OUT ON THE HILL is the official blog of the Victory Congressional Interns. Views expressed do not necessarily reflect those of LGBTQ Victory Institute. Learn more about the internship at victoryinstitute.org/vci.
This experience went by a lot faster than I anticipated, but I am certain that I am leaving the Victory Institute a better leader – and person, in general. This experience allowed me to picture myself in spaces I never thought I belonged in because they weren’t created for people like me. Although the underrepresentation of both LGBTQ and people of color (poc) is a constant reminder while working on the Hill, the support system we built in our cohort made it bearable. We found ourselves asking for advice on how to advocate for issues in our office, suggested briefings we would be interested in and vented about experiences of micro/macro-aggressions. It was especially necessary to have this group of exceptional people as a support system under Trump’s administration where we constantly were exposed to news of legislation that threatened our existence.

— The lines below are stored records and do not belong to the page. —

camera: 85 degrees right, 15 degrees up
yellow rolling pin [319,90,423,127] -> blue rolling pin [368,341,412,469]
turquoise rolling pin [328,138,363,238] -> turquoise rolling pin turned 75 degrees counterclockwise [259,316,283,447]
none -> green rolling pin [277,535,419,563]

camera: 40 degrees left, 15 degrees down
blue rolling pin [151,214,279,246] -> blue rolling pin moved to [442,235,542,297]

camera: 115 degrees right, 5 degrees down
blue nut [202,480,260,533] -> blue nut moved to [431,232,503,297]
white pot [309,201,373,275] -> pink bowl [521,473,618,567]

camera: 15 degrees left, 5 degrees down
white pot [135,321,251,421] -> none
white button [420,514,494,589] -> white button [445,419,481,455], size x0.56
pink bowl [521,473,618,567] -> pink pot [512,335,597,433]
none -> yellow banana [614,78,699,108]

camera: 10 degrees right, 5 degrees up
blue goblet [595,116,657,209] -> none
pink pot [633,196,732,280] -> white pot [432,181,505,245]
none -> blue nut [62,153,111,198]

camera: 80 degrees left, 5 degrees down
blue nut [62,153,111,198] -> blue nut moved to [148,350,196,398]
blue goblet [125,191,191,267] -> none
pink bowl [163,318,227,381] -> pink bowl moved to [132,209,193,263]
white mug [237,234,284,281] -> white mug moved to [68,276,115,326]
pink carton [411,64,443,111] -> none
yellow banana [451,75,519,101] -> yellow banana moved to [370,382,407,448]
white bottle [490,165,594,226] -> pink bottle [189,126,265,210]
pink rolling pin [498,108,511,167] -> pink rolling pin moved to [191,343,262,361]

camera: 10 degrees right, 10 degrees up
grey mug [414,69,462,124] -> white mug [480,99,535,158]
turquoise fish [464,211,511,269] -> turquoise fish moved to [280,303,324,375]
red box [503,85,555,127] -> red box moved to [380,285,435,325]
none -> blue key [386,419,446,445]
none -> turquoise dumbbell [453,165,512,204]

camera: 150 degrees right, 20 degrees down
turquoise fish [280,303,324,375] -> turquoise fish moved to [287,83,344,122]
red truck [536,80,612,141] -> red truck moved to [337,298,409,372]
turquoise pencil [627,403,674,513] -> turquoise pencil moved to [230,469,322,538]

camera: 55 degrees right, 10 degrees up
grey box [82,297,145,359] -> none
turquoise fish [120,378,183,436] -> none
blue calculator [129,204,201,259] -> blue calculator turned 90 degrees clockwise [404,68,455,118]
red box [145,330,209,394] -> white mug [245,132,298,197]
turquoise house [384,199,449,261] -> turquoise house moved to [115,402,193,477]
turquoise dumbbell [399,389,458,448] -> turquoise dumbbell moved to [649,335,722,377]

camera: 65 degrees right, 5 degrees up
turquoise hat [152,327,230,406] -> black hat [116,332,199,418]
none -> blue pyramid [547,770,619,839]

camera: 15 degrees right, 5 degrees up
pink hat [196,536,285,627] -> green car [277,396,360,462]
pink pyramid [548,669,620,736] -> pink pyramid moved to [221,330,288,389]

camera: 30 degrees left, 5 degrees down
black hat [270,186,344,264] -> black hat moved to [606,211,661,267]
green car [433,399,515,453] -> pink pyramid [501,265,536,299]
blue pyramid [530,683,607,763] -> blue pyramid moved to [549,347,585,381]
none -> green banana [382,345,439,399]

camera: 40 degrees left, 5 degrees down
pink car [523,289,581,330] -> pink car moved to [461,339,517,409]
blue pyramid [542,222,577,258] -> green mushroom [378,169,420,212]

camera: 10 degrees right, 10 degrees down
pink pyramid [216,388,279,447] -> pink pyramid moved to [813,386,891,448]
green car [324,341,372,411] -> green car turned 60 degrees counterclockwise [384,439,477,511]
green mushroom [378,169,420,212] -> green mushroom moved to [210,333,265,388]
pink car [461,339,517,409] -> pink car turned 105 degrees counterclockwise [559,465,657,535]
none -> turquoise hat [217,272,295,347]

Programs like the Victory Institute have allowed marginalized people to imagine ourselves being in these spaces and see how desperately needed we are #AmericaNeedsUs. Prior to Victory, I saw politics somewhere in my future but I did not necessarily see myself running for office. An openly queer Latina immigrant running for office and winning in Georgia did not seem like a tangible goal, however, I am leaving Victory inspired and more hopeful than ever to go back to Georgia to do just that.
Georgia will always be home despite the times where I was made to feel like I was not welcome. This summer taught me to appreciate the value of local and state politics through the work Victory does. Victory introduced me to leaders back home like Rep. Sam Park who is working to make Georgia feel like home for everyone. It is so necessary to have this kind of representation in states like Georgia where there is no law that protects people from workplace discrimination based on their sexual orientation and/or gender identity. Especially now, the work that needs to be done can happen at the local and state level which makes It even more important to have us working both at federal and state-level politics. It was really inspiring seeing how passionate the other VCI interns are about their home states and it made me hopeful for the future.
This experience could not have come at a better point. I was close to losing hope in politics and distancing myself from a system of oppression that targets vulnerable communities. I needed this summer to show me how much we can contribute to our society by just being present in these spaces. I would not have wanted to experience this with anyone other than the VCI interns in this cohort because they taught me the importance of a support system/hype crew. They have inspired me and taught me different ways of thinking about issues based on their experience. I know the future is in good hands if we have people like them in leadership.